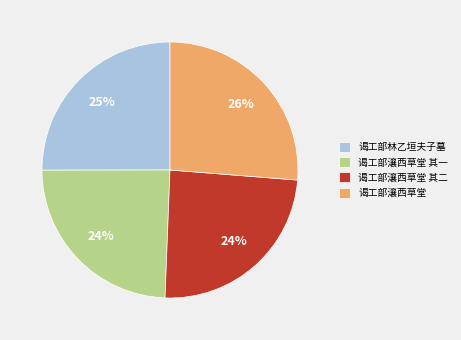

Which slice is the largest?

谒工部瀼西草堂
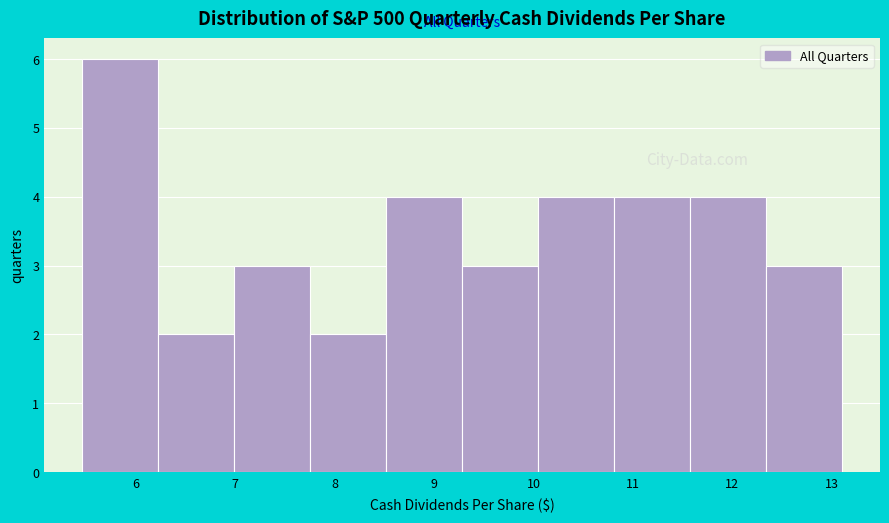

What is the height of the bar covering 10.8 to 11.6 on the x-axis? Neither the bar edges nor the heights are printed on the chart, so give them approximately, as read against the axes.

4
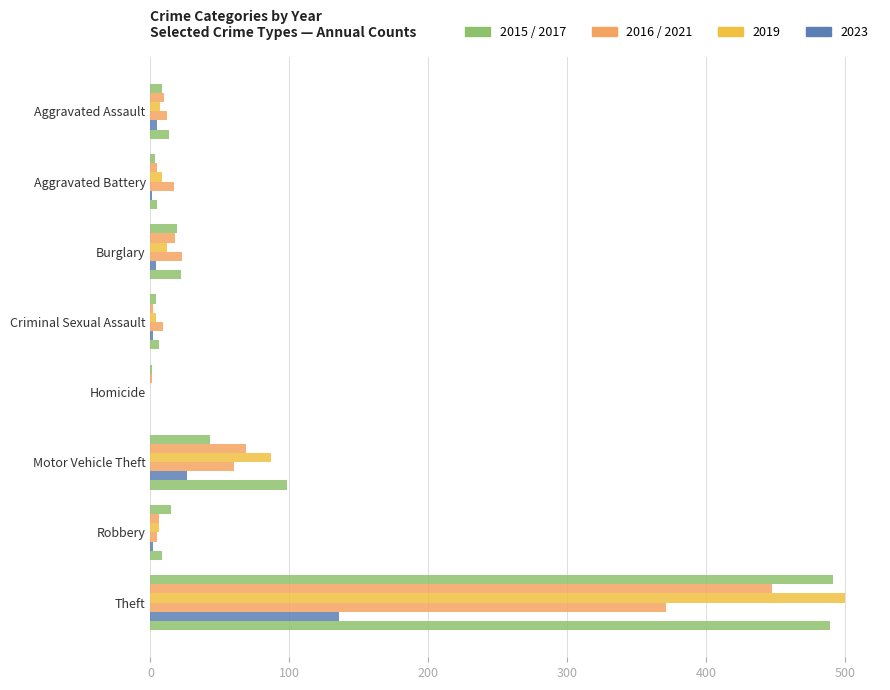

How many distinct data groups are displayed?

6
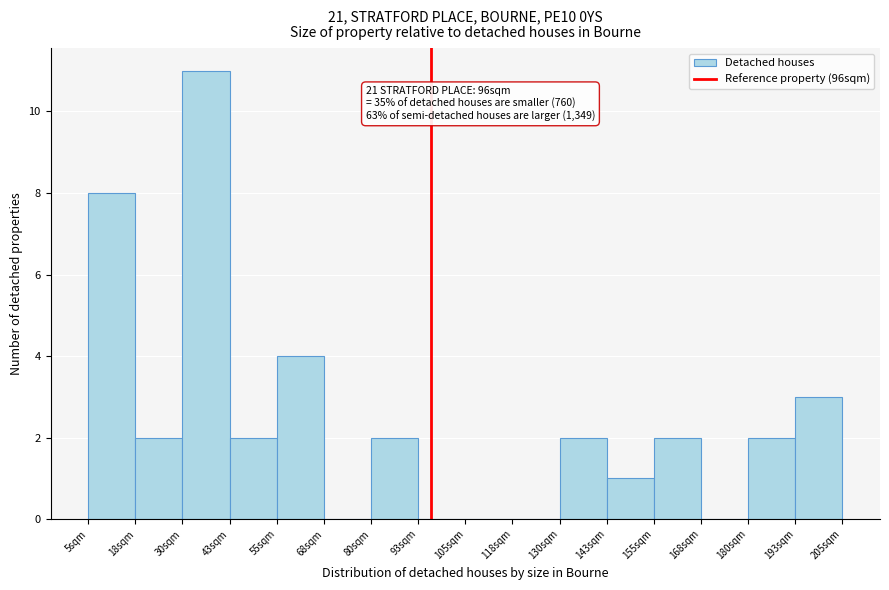

Which range on the x-axis has the tallest bar?

30 to 42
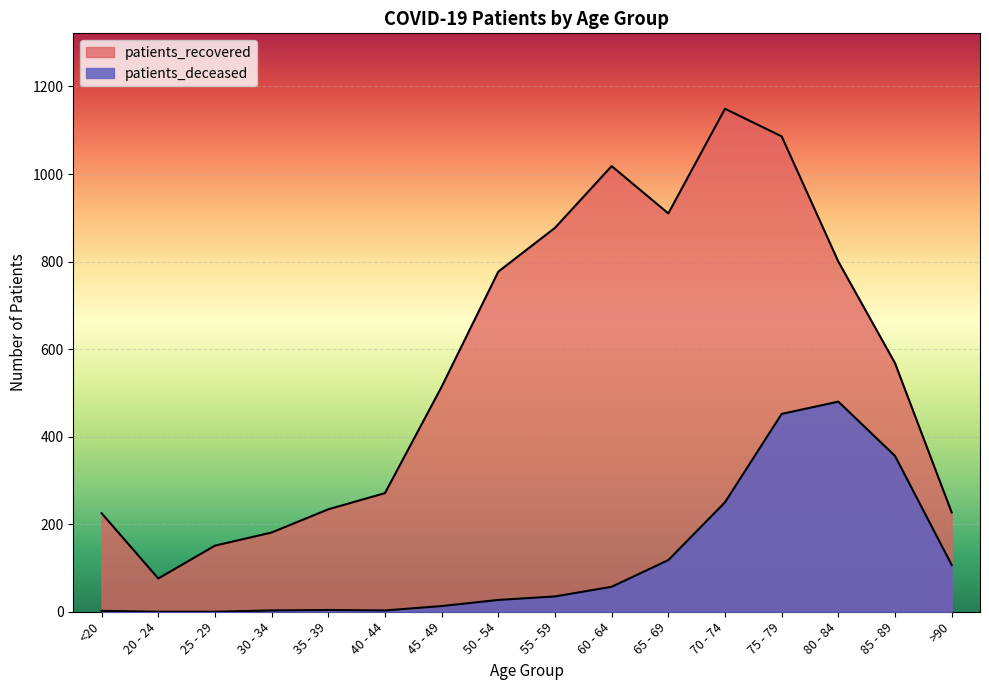

What position from the right is 35 - 39?

12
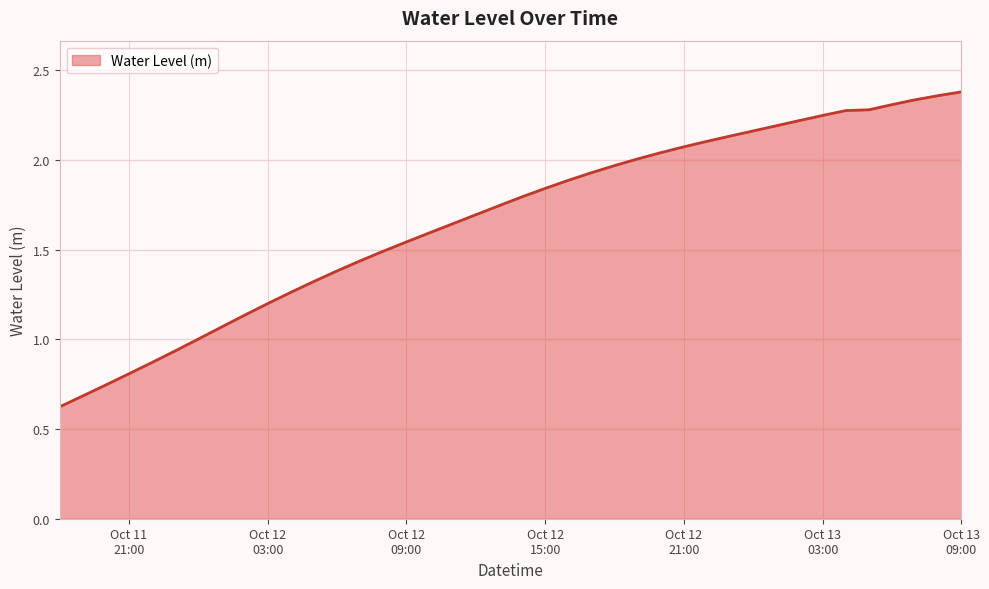

What is the minimum value shown in the chart?

0.6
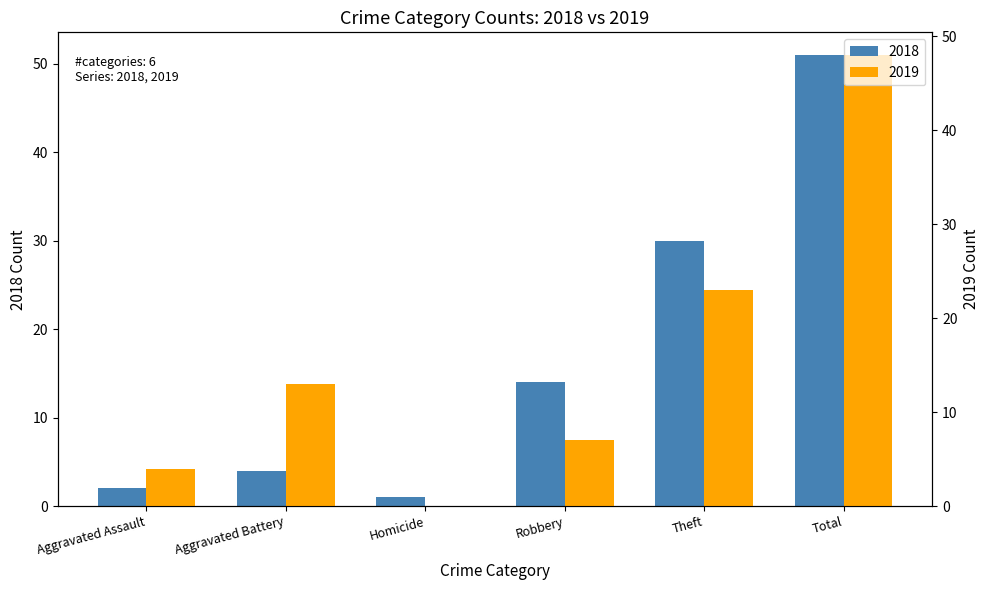

Reading left to right, extract all data points from this chart.

2018: Aggravated Assault=2	Aggravated Battery=4	Homicide=1	Robbery=14	Theft=30	Total=51
2019: Aggravated Assault=4	Aggravated Battery=13	Homicide=0	Robbery=7	Theft=23	Total=48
__________
▶ [Task details] Copy out every row above word for word, leaving out the pictures.

▶ [Written solution]
Which slice is the largest?

谒工部瀼西草堂

What is the height of the bar covering 10.8 to 11.6 on the x-axis? Neither the bar edges nor the heights are printed on the chart, so give them approximately, as read against the axes.

4

How many distinct data groups are displayed?

6

Which range on the x-axis has the tallest bar?

30 to 42

What position from the right is 35 - 39?

12

What is the minimum value shown in the chart?

0.6

Reading left to right, extract all data points from this chart.

2018: Aggravated Assault=2	Aggravated Battery=4	Homicide=1	Robbery=14	Theft=30	Total=51
2019: Aggravated Assault=4	Aggravated Battery=13	Homicide=0	Robbery=7	Theft=23	Total=48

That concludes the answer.